Pemerintah Kaji Strategi Penerimaan Pajak 2015
Berita

Pemerintah Kaji Strategi Penerimaan Pajak 2015

Penurunan harga BBM akan mempengaruhi penerimaan pajak dari sektor PPh migas.

FNH
Bacaan 2 Menit
Kementerian Keuangan. Foto: SGP
Kementerian Keuangan. Foto: SGP
Kementerian Keuangan (Kemenkeu) tengah mengkaji strategi penerimaan pajak untuk 2015. Menteri Keuangan Bambang Brodjonegoro mengatakan, target penerimaan pajak dalam APBN 2015 cukup tinggi yakni sebesar Rp1.221,72 triliun.
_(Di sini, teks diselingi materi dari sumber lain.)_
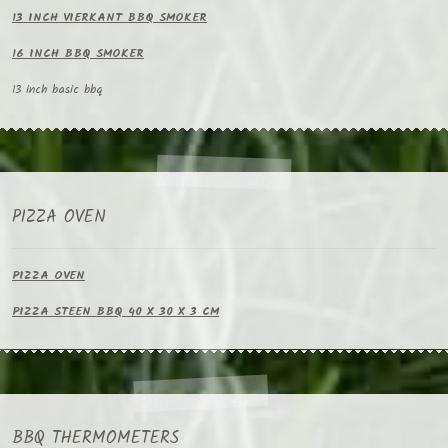
13 INCH VIERKANT BBQ SMOKER
16 INCH BBQ SMOKER
13 inch basic bbq
PIZZA OVEN
PIZZA OVEN
PIZZA STEEN BBQ 40 X 30 X 3 CM
BBQ THERMOMETERS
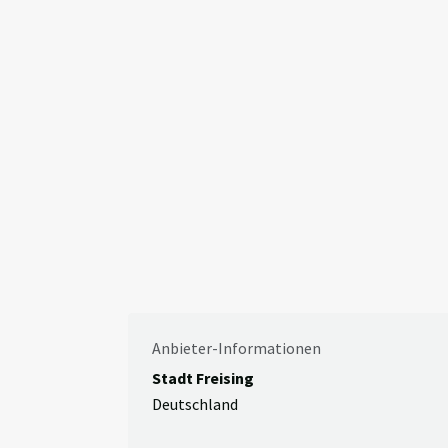
Anbieter-Informationen
Stadt Freising
Deutschland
Tanpa strategi jitu, target ini bisa bernasib sama dengan tahun sebelumnya. Target pajak tidak terealisasi.

“Saya sedang membahas strategi penerimaan pajak tersebut dengan Dirjen Pajak. Karena tantangannya adalah target penerimaan pajak yang besar, sehingga membutuhkan strategi-strategi untuk mencapainya,” kata Bambang dalam konferensi pers di Kantor Kemenkeu Jakarta Pusat, Senin (05/1).

Selain menyoal target pada APBN 2015, tantangan lain yang juga dihadapi Ditjen Pajak sepanjang 2015 adalah penerimaan pajak dari sektor minyak dan gas (migas). Penurunan harga bahan bakar minyak (BBM) secara langsung akan mempengaruhi penerimaan PPh Migas. Sehingga dipastikan turut mempengaruhi penerimaan pajak.

Dijelaskan Bambang, dalam hal ini Direktorat Jenderal Pajak (DJP) akan berusaha menutupi pengurangan penerimaan pajak dari PPh migas. Namun strategi apa yang akan ditempuh, diakui Bambang masih dalam kajian. Tapi, kenaikan tarif pajak tidak menjadi bagian dari strategi yang akan ditempuh oleh DJP.

“Pajak ingin cover itu (penurunan PPh migas). Caranya bukan dengan menaikkan tarif pajak. Kalau PPh migas kurang, tidak ada kompensasi,” tegasnya.

Strategi-strategi tersebut memang sudah sepatutnya menjadi kajian dari Kemenkeu dan DJP. Mengingat, beberapa tahun belakangan DJP tak pernah mencapai target penerimaan pajak sesuai dengan APBN. Untuk realisasi 2014 per 31 Desember 2014, penerimaan pajak tercatat Rp1.143,3 triliun. Padahal target penerimaan pajak sesuai dengan APBNP adalah sebesar Rp1.633,1 triliun.

Menurut Bambang, memang hampir semua jenis penerimaan perpajakan lebih rendah dari target. Hal tersebut disebabkan karena melambatnya pertumbuhan ekonomi pada sektor industri pengolahan dan sektor pertambangan, adanya pelemahan impor dan penurunan harga Crude Palm Oil (CPO) di pasar internasional. “Penerimaan yang kinerjanya lebih baik di tahun lalu adalan PBB dan pajak lainnya,” ujar Bambang.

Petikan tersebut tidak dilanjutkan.